Human Trafficker Profiled in MoJo Is Arrested
Federal prosecutors sure know how to sweeten a Labor Day weekend. On Friday in Honolulu, they arrested Mordechai "Motty" Orian, the Israeli head of an L.A.-based HR firm that's believed to have foisted the largest human-trafficking case in US history, according to the FBI.
Regular readers of MoJo may recall the story of Orian, his firm Global Solutions, and the brutal conditions of foreign workers his recruiters brought to the US under duress. It was all documented in our May/June 2010 issue by contributor John Bowe. His report, "Bound for America," chronicled how conscientious family providers like Thai worker Nikhom Intajak can be hornswaggled into paying (or rather, owing) a recruiter big bucks for a US temporary worker visa and a job placement. Once in the states, these workers find that all bets are off: Their immigration status is in the hands of someone like Orian, they'll worker harder and make less money than promised, and they'll live in slave conditions. Meanwhile, the locals who recruited the workers back home may claim they owe more in middleman fees, coming after their families and properties. But what can these laborers do? If they run away from their new employers, they'll be illegal immigrants in the US. (The FBI statement on the arrest pretty much reads like a summary of Bowe's piece.)

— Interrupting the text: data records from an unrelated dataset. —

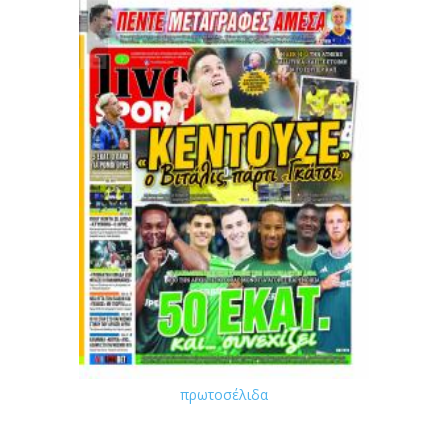
πρωτοσέλιδα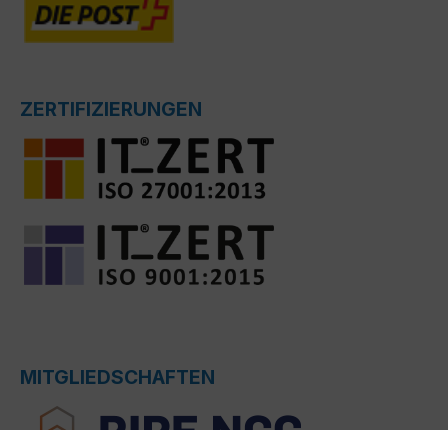
ZERTIFIZIERUNGEN
MITGLIEDSCHAFTEN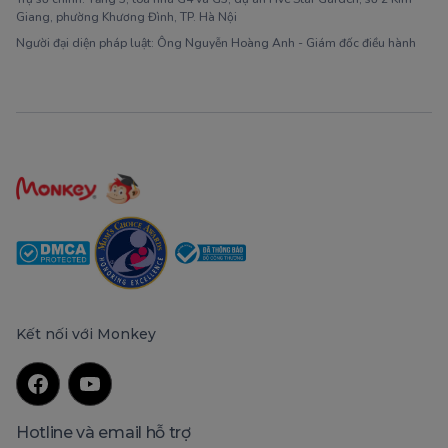
Giang, phường Khương Đình, TP. Hà Nội
Người đại diện pháp luật: Ông Nguyễn Hoàng Anh - Giám đốc điều hành
Kết nối với Monkey
Hotline và email hỗ trợ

At the head of this exploitive system was Orian, who acted as a go-between for the pineapple companies and egg farms that needed cheap foreign labor, and the tired, the poor, the huddled masses trying to make a quick buck for work that came naturally to them back home. (According to Raw Story, the Israeli Orian was also a bigtime contributor to Republican causes.) While reporting his MoJo story, Bowe caught up with Orian to get the kingpin's side:
Several times during our conversations, Orian launched into cogent diatribes detailing the shortcomings of American immigration policy. The system was broken. America had become the world's largest prison camp. No one wants to do farmwork in any country. "You know how much I pay when I came to this country?" he said. "You know how much I spend on immigration until now? For my own paperwork? Over $25,000. From visa fee, embassy fee, government fee, lawyers—25,000 goddamn dollars." When I suggested that this hardly compared to loss of family land and home, he scoffed. "Come on. Come on!" Everyone knew that poor workers will say anything to stay and work in the US. Where was the proof that these Thai workers were really losing their homes? "When it comes to money," he shrugged, "people will do crazy stuff. You cannot stop it and come to blame me."

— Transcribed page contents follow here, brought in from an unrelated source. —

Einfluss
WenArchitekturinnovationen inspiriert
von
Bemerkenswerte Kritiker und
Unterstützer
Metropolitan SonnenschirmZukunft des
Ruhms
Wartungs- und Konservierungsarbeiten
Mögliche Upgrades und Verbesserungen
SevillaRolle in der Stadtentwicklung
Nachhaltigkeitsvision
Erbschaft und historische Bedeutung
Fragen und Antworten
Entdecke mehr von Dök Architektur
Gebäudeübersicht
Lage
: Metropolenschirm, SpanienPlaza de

When I mentioned that most people with whom I'd discussed the case felt that his workers had been not just exploited, but trafficked, he dismissed the idea with a jerk of the head. "Let me tell you something," he said. "Every day, I take my kids to school. Sometimes, I get into a traffic jam. That's the only trafficking I do."
FBI officials say they went to Orian's Malibu digs to arrest him Friday, but he'd already blown out of there. They tried to arrest him again at LAX boarding a flight to Honolulu, but it turned out he'd quietly switched flights. Federales finally caught up to him in Hawaii, where he pled not guilty in court on Saturday. He faces up to 70 years in prison.

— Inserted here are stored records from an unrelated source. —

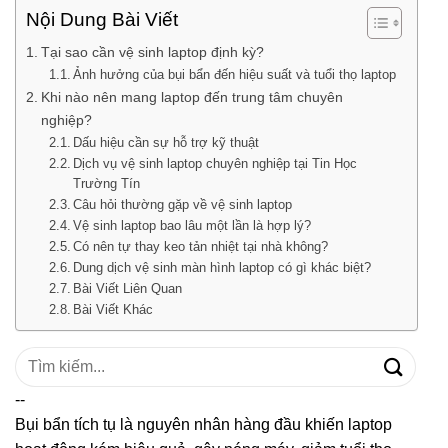
Nội Dung Bài Viết
Tại sao cần vệ sinh laptop định kỳ?
Ảnh hưởng của bụi bẩn đến hiệu suất và tuổi thọ laptop
Khi nào nên mang laptop đến trung tâm chuyên
nghiệp?
Dấu hiệu cần sự hỗ trợ kỹ thuật
Dịch vụ vệ sinh laptop chuyên nghiệp tại Tin Học
Trường Tín
Câu hỏi thường gặp về vệ sinh laptop
Vệ sinh laptop bao lâu một lần là hợp lý?
Có nên tự thay keo tản nhiệt tại nhà không?
Dung dịch vệ sinh màn hình laptop có gì khác biệt?
Bài Viết Liên Quan
Bài Viết Khác
Tìm
kiếm:
--
Bụi bẩn tích tụ là nguyên nhân hàng đầu khiến laptop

One thing makes this story even sweeter: Along with Orian, the FBI indicted five co-conspirators, including two Thai recruiters of his slave labor. Among them was Pochanee Sinchai, who'd scammed Intajak, the protagonist of Bowe's story. US officials are now working with Thailand to manage extradition. Of course, unlike his marks, Sinchai won't be paying his own way to good ol' America; there's a prisoner transport waiting to take him away, compliments of Uncle Sam.